Jungwirth’s work is characterized by an intuitive, process-based approach to painting that emphasizes gesture, materiality and the physical engagement of the body. Her compositions are not pre-planned but develop through a dynamic interaction with the medium, resulting in works that balance spontaneity with compositional control. In contrast to the analytical frameworks of Minimalism and Conceptualism, her practice foregrounds subjectivity and the embodied act of mark-making.
Her paintings and works on paper often originate from external stimuli such as travel, historical references, mythology, or political events which function as points of departure rather than fixed subjects. Jungwirth frequently works on unconventional supports, including cardboard and brown paper, further emphasizing the material dimension of her practice.

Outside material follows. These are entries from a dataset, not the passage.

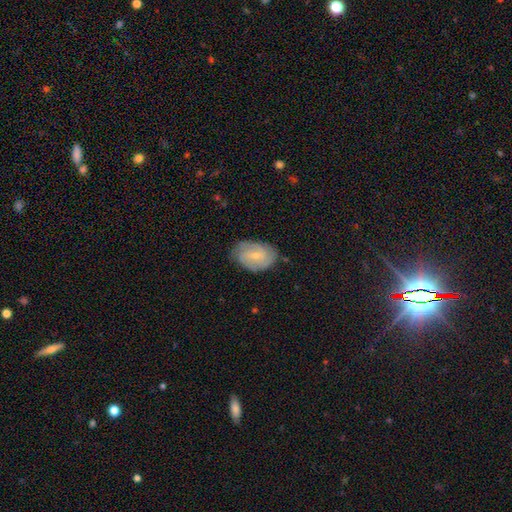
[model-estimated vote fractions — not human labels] Smooth or featured: featured or disk — 69% (smooth — 25%)
Edge-on disk: no — 96% (yes — 4%)
Bar: weak — 47% (no — 43%)
Spiral arms: yes — 90% (no — 10%)
Spiral winding: tight — 54% (medium — 35%)
Spiral arm count: 2 — 37% (can't tell — 31%)
Bulge size: small — 71% (moderate — 25%)
Merging: none — 73% (minor disturbance — 21%)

Jungwirth received early institutional recognition, including participation in Documenta 6 (Kassel, 1977). Later in the 2010s, a presentation within an exhibition curated by Albert Oehlen at the Essl Museum in 2010 contributed to a broader reassessment of her practice. Since then, her work has been featured in major solo exhibitions at Kunsthalle Krems, Austria; Kunsthalle Düsseldorf, Germany; the Albertina Modern, Vienna, Austria; and the Guggenheim Museum Bilbao, Spain, where a major retrospective took place in 2024.
Over the course of her career, Jungwirth has received numerous awards, including the Theodor Körner Prize (1964), the Joan Miró Prize (1966), the Oskar Kokoschka Prize (2018), and the Grand Austrian State Prize (2021).